# Hot Mud on Plaster?



## Murphy (Mar 28, 2006)

We were called in to help sell this old house, one of the problems was that two of the walls had bubbling on them. So I talk to my drywall guy and he says just scape off the bubbles and skim coat with 45. 
By the way the bubble appear to be water damage that they assure me has been fixed for years since they got gutters. 
So I scape sand off all loose every thing and skim coat. 
My skim coat appeared to be bubbling out also. 
Can some one offer some advice???


----------



## mdshunk (Mar 13, 2005)

You need to get a moisture meter, brother.


----------



## Murphy (Mar 28, 2006)

I was thiinking that too the house seems to have that old aluminum siding that I'm guessing they wrapped over the existing siding, and I am afraid maybe the moisture is stuck in the wall.


----------



## Danahy (Oct 17, 2006)

Not knowing exactly what the conditions are for you, all I can do it warrant a guess. Anytime I'm doing anything patch wise, on anything plaster like... oil prime 

Oil prime obviously over the patch work, but if you're getting air flow behind the bubbles or moisture, try priming first, patch then prime again. 
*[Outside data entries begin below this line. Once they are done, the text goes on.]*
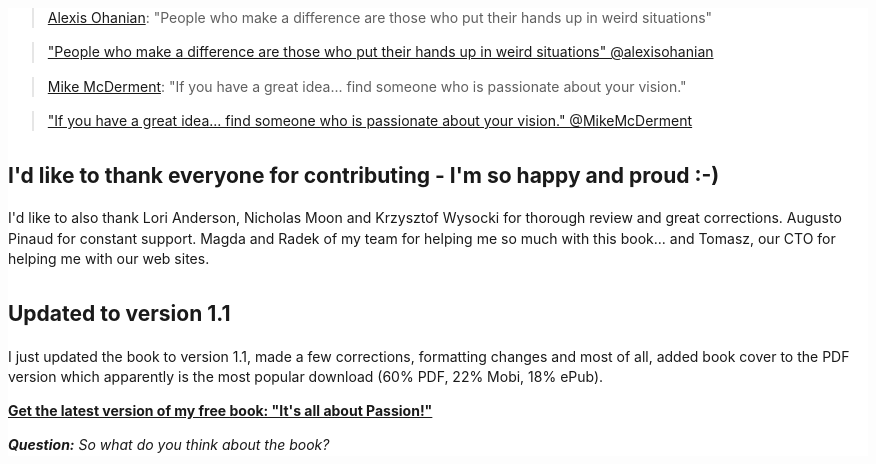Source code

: 
> [Alexis Ohanian](http://twitter.com/alexisohanian):
> "People who make a difference are those who put their hands up in weird situations"

> ["People who make a difference are those who put their hands up in weird situations" @alexisohanian](twitter)


> [Mike McDerment](http://twitter.com/MikeMcDerment):
> "If you have a great idea... find someone who is passionate about your vision."

> ["If you have a great idea... find someone who is passionate about your vision." @MikeMcDerment](twitter)


## I'd like to thank everyone for contributing - I'm so happy and proud :-)

I'd like to also thank Lori Anderson, Nicholas Moon and Krzysztof Wysocki for thorough review and great corrections. Augusto Pinaud for constant support. Magda and Radek of my team for helping me so much with this book... and Tomasz, our CTO for helping me with our web sites.

## Updated to version 1.1

I just updated the book to version 1.1, made a few corrections, formatting changes and most of all, added book cover to the PDF version which apparently is the most popular download (60% PDF, 22% Mobi, 18% ePub).

**[Get the latest version of my free book: "It's all about Passion!"][b]**

***Question:*** *So what do you think about the book?*

[b]: /passion
[Dropbox]: http://db.tt/kD7Liux
[Evernote]: http://www.michaelsliwinski.com/how-i-use-evernote
[Nozbe]: http://www.nozbe.com/
[s]: http://www.nozbe.com/signup
[#iPadOnly]: http://ipadonly.net/
[Productive! Magazine]: http://www.productivemag.com/
[Productive! Show]: /show
[Twitter]: http://twitter.com/MSliwinski



[n]: https://michael.gratis/nozbe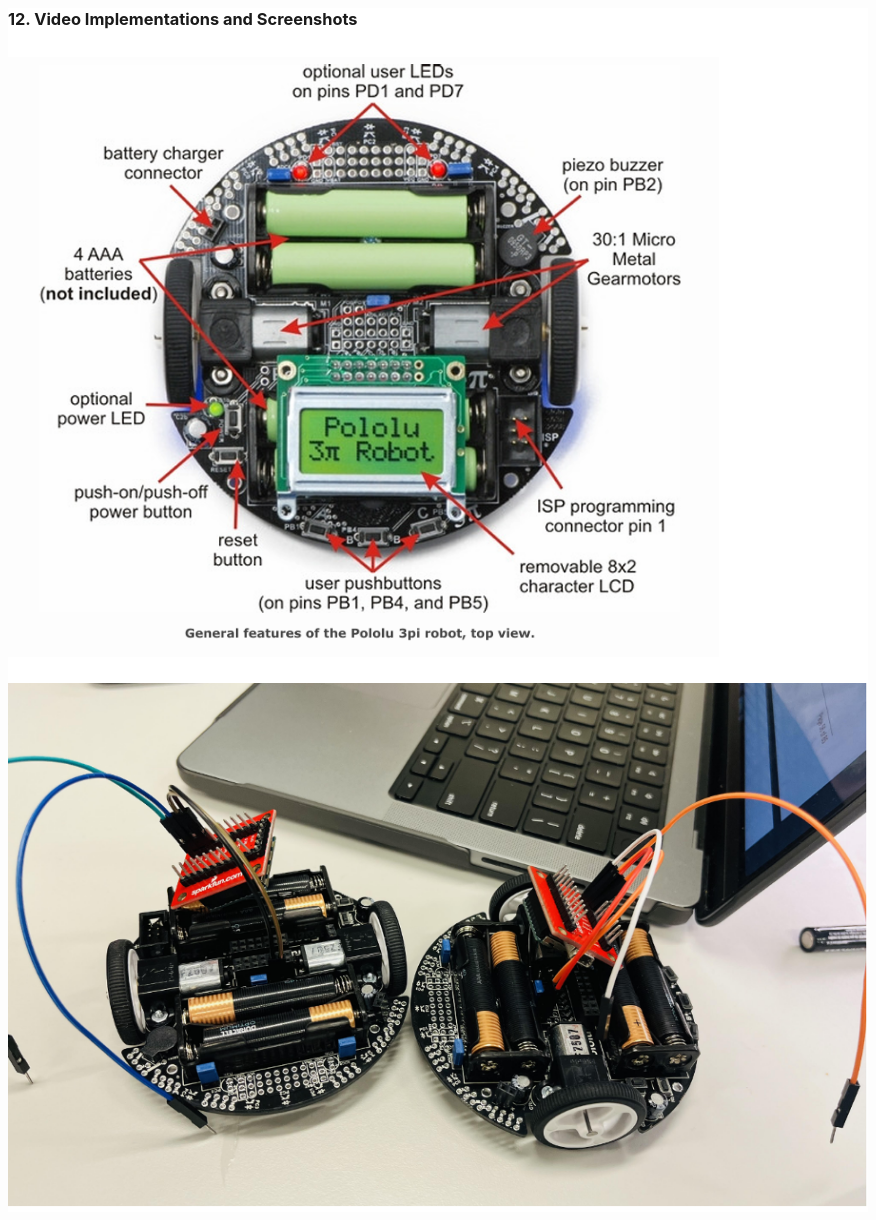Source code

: ### 12. Video Implementations and Screenshots


![alt text](Images/Picture2.png)

![alt text](<Images/Picture 1.png>)

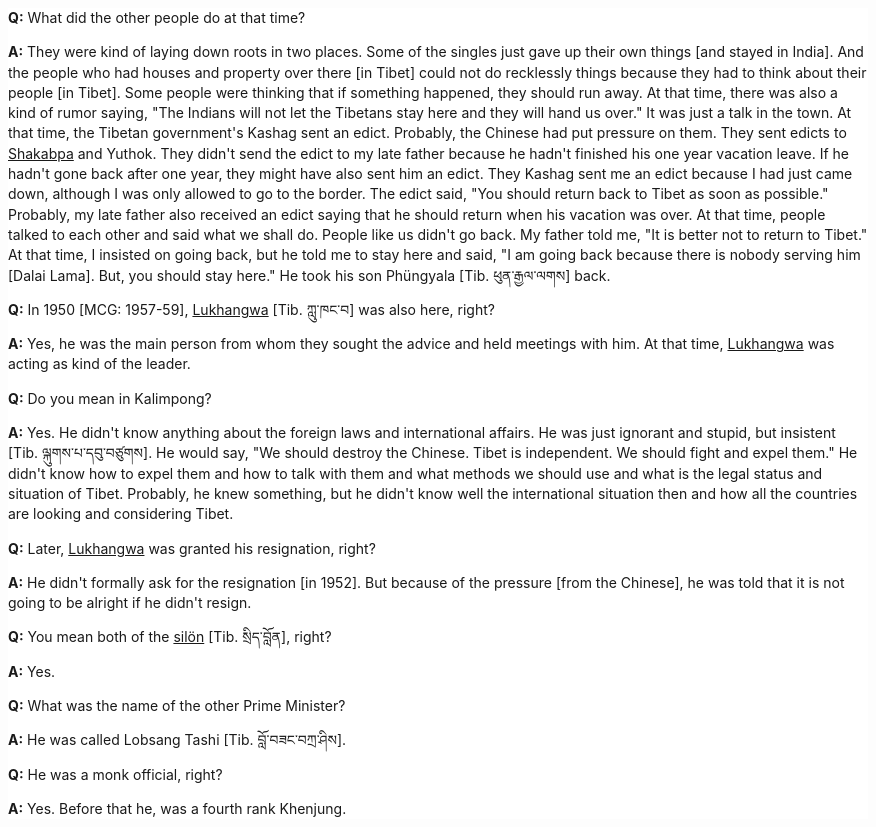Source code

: **Q:**  What did the other people do at that time?   

**A:**  They were kind of laying down roots in two places. Some of the singles just gave up their own things [and stayed in India]. And the people who had houses and property over there [in Tibet] could not do recklessly things because they had to think about their people [in Tibet]. Some people were thinking that if something happened, they should run away. At that time, there was also a kind of rumor saying, "The Indians will not let the Tibetans stay here and they will hand us over." It was just a talk in the town. At that time, the Tibetan government's Kashag sent an edict. Probably, the Chinese had put pressure on them. They sent edicts to <a href="#" data-tooltip="[tib. ཞྭ་སྒབ་པ]** The name of the family of an important lay official during the 1940s and 1950s.">Shakabpa</a> and Yuthok. They didn't send the edict to my late father because he hadn't finished his one year vacation leave. If he hadn't gone back after one year, they might have also sent him an edict. They Kashag sent me an edict because I had just came down, although I was only allowed to go to the border. The edict said, "You should return back to Tibet as soon as possible." Probably, my late father also received an edict saying that he should return when his vacation was over. At that time, people talked to each other and said what we shall do. People like us didn't go back. My father told me, "It is better not to return to Tibet." At that time, I insisted on going back, but he told me to stay here and said, "I am going back because there is nobody serving him [Dalai Lama]. But, you should stay here." He took his son Phüngyala [Tib. ཕུན་རྒྱལ་ལགས] back.   

**Q:**  In 1950 [MCG: 1957-59], <a href="#" data-tooltip="[tib. ཀླུ་ཁང་བ]** The family name of a famous aristocratic lay official who was one of the two Sitsab in 1950-52.">Lukhangwa</a> [Tib. ཀླུ་ཁང་བ] was also here, right?   

**A:**  Yes, he was the main person from whom they sought the advice and held meetings with him. At that time, <a href="#" data-tooltip="[tib. ཀླུ་ཁང་བ]** The family name of a famous aristocratic lay official who was one of the two Sitsab in 1950-52.">Lukhangwa</a> was acting as kind of the leader.   

**Q:**  Do you mean in Kalimpong?   

**A:**  Yes. He didn't know anything about the foreign laws and international affairs. He was just ignorant and stupid, but insistent [Tib. ལྐུགས་པ་དབུ་བཙུགས]. He would say, "We should destroy the Chinese. Tibet is independent. We should fight and expel them." He didn't know how to expel them and how to talk with them and what methods we should use and what is the legal status and situation of Tibet. Probably, he knew something, but he didn't know well the international situation then and how all the countries are looking and considering Tibet.   

**Q:**  Later, <a href="#" data-tooltip="[tib. ཀླུ་ཁང་བ]** The family name of a famous aristocratic lay official who was one of the two Sitsab in 1950-52.">Lukhangwa</a> was granted his resignation, right?   

**A:**  He didn't formally ask for the resignation [in 1952]. But because of the pressure [from the Chinese], he was told that it is not going to be alright if he didn't resign.   

**Q:**  You mean both of the <a href="#" data-tooltip="[tib. སྲིད་བློན]** The Chief (or Prime) Minister in the traditional Tibetan government. This position was usually filled only when the Dalai Lama was out of Lhasa.">silön</a> [Tib. སྲིད་བློན], right?   

**A:**  Yes.   

**Q:**  What was the name of the other Prime Minister?   

**A:**  He was called Lobsang Tashi [Tib. བློ་བཟང་བཀྲ་ཤིས].   

**Q:**  He was a monk official, right?   

**A:**  Yes. Before that he, was a fourth rank Khenjung.   
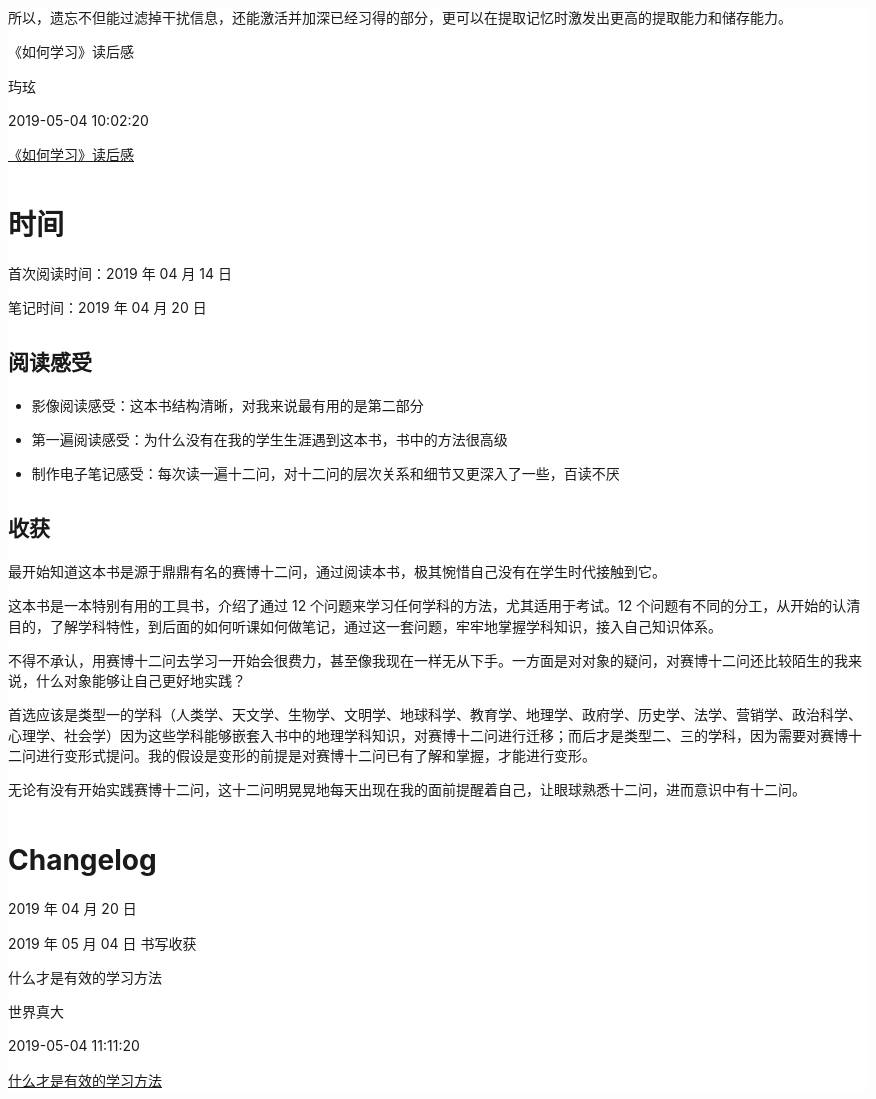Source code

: 所以，遗忘不但能过滤掉干扰信息，还能激活并加深已经习得的部分，更可以在提取记忆时激发出更高的提取能力和储存能力。

      

《如何学习》读后感

玙玹

2019-05-04 10:02:20

[《如何学习》读后感](https://book.douban.com/review/10155367/)

        

 

# 时间

首次阅读时间：2019 年 04 月 14 日

笔记时间：2019 年 04 月 20 日

## 阅读感受

- 影像阅读感受：这本书结构清晰，对我来说最有用的是第二部分

- 第一遍阅读感受：为什么没有在我的学生生涯遇到这本书，书中的方法很高级

- 制作电子笔记感受：每次读一遍十二问，对十二问的层次关系和细节又更深入了一些，百读不厌

## 收获

最开始知道这本书是源于鼎鼎有名的赛博十二问，通过阅读本书，极其惋惜自己没有在学生时代接触到它。

这本书是一本特别有用的工具书，介绍了通过 12 个问题来学习任何学科的方法，尤其适用于考试。12 个问题有不同的分工，从开始的认清目的，了解学科特性，到后面的如何听课如何做笔记，通过这一套问题，牢牢地掌握学科知识，接入自己知识体系。

不得不承认，用赛博十二问去学习一开始会很费力，甚至像我现在一样无从下手。一方面是对对象的疑问，对赛博十二问还比较陌生的我来说，什么对象能够让自己更好地实践？

首选应该是类型一的学科（人类学、天文学、生物学、文明学、地球科学、教育学、地理学、政府学、历史学、法学、营销学、政治科学、心理学、社会学）因为这些学科能够嵌套入书中的地理学科知识，对赛博十二问进行迁移；而后才是类型二、三的学科，因为需要对赛博十二问进行变形式提问。我的假设是变形的前提是对赛博十二问已有了解和掌握，才能进行变形。

无论有没有开始实践赛博十二问，这十二问明晃晃地每天出现在我的面前提醒着自己，让眼球熟悉十二问，进而意识中有十二问。

# Changelog

2019 年 04 月 20 日

2019 年 05 月 04 日 书写收获

      

什么才是有效的学习方法

世界真大

2019-05-04 11:11:20

[什么才是有效的学习方法](https://book.douban.com/review/10155462/)

        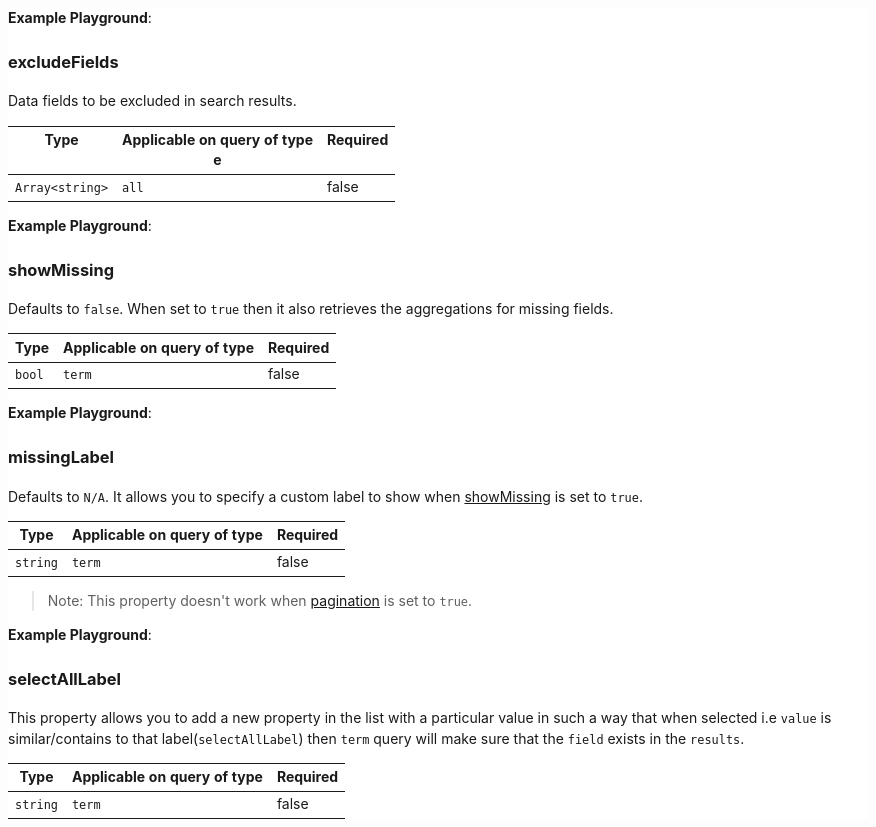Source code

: **Example Playground**: 
<iframe src="https://play.reactivesearch.io/embed/i0wVmWCvfJJLJAWAEn0F"  style="width:100%; height:100%; border:1px solid;  overflow:hidden;min-height:400px;" title="rs-playground-Nbpi1vkkywun82Z8aqFP"></iframe>

### excludeFields

Data fields to be excluded in search results.

| <p style="margin: 0px;" class="table-header-text">Type</p>            | <p style="margin: 0px;" class="table-header-text">Applicable on query of type</p>e | <p style="margin: 0px;" class="table-header-text">Required</p> |
| --------------- | --------------------------- | -------- |
| `Array<string>` | `all`                       | false    |

**Example Playground**: 
<iframe src="https://play.reactivesearch.io/embed/MXpPbR2OGdAQPbN2ox2H"  style="width:100%; height:100%; border:1px solid;  overflow:hidden;min-height:400px;" title="rs-playground-Nbpi1vkkywun82Z8aqFP"></iframe>

### showMissing

Defaults to `false`. When set to `true` then it also retrieves the aggregations for missing fields.

| <p style="margin: 0px;" class="table-header-text">Type</p>   | <p style="margin: 0px;" class="table-header-text">Applicable on query of type</p> | <p style="margin: 0px;" class="table-header-text">Required</p> |
| ------ | --------------------------- | -------- |
| `bool` | `term`                      | false    |

**Example Playground**: 
<iframe src="https://play.reactivesearch.io/embed/Ht0aHbUljvjjFVny2X2Y"  style="width:100%; height:100%; border:1px solid;  overflow:hidden;min-height:400px;" title="rs-playground-Nbpi1vkkywun82Z8aqFP"></iframe>

### missingLabel
Defaults to `N/A`. It allows you to specify a custom label to show when [showMissing](/docs/search/reactivesearch-api/reference/#showmissing) is set to `true`.

| <p style="margin: 0px;" class="table-header-text">Type</p>     | <p style="margin: 0px;" class="table-header-text">Applicable on query of type</p> | <p style="margin: 0px;" class="table-header-text">Required</p> |
| -------- | --------------------------- | -------- |
| `string` | `term`                      | false    |

> Note: This property doesn't work when [pagination](/docs/search/reactivesearch-api/reference/#pagination) is set to `true`.

**Example Playground**: 
<iframe src="https://play.reactivesearch.io/embed/QoFtxI5RCI5c4BWnCfRH"  style="width:100%; height:100%; border:1px solid;  overflow:hidden;min-height:400px;" title="rs-playground-Nbpi1vkkywun82Z8aqFP"></iframe>

### selectAllLabel
This property allows you to add a new property in the list with a particular value in such a way that when selected i.e `value` is similar/contains to that label(`selectAllLabel`) then `term` query will make sure that the `field` exists in the `results`.

| <p style="margin: 0px;" class="table-header-text">Type</p>     | <p style="margin: 0px;" class="table-header-text">Applicable on query of type</p> | <p style="margin: 0px;" class="table-header-text">Required</p> |
| -------- | --------------------------- | -------- |
| `string` | `term`                      | false    |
Confused as to your 45 bubbling?...


----------



## Murphy (Mar 28, 2006)

Prime area that I just sanded down before I patch with 45 easy sand??


----------



## Frankawitz (Jun 17, 2006)

Could be a couple of things going on here, one if your patch is bubbling up there could be oil base paint that will not let the easy sand bond to, or two there still is moisture in the plaster which won't let the easy sand bond to. I would say it's number one. you need to sand it real good with 80 grit then try patching, if it don't work then there moistrue in the plaster. Where is this repair at in the house in a inside wall or outside wall that this is happening to? Got a pictrue you could post?


----------



## Murphy (Mar 28, 2006)

Inside wall and I sanded with 60 grit first. I have a pic but I don't know how to post it.


----------



## steve336 (Jan 7, 2007)

Is there any wallpaper left over thats been covered up over the years?
If so that would cause this.


----------



## Frankawitz (Jun 17, 2006)

try to post your picture in the gallery. is there a upstairs bathroom above the area were your having problems?


----------



## Murphy (Mar 28, 2006)

No upstairs bath I will post before and after pics when I am done.


----------



## smooth (Mar 12, 2007)

*Are the bubbles small ( fish eyes we call them)*

This is common when you skimm over a painted wall. The air in the mudd comes to the front instead of being absorbed, because of the primer and paint sealing the wall. I have found that a fast setting compound works well on the first coat so the bubbles don't have time to form. All you can do now is keep skimming with a thin mix till they disapear. Add a little fast-set.
after re reading your post I don't think you talking about fish eyes , dig out the air bubbles and refill them.The layers of paper in the drywall have seperated , trapping air.


----------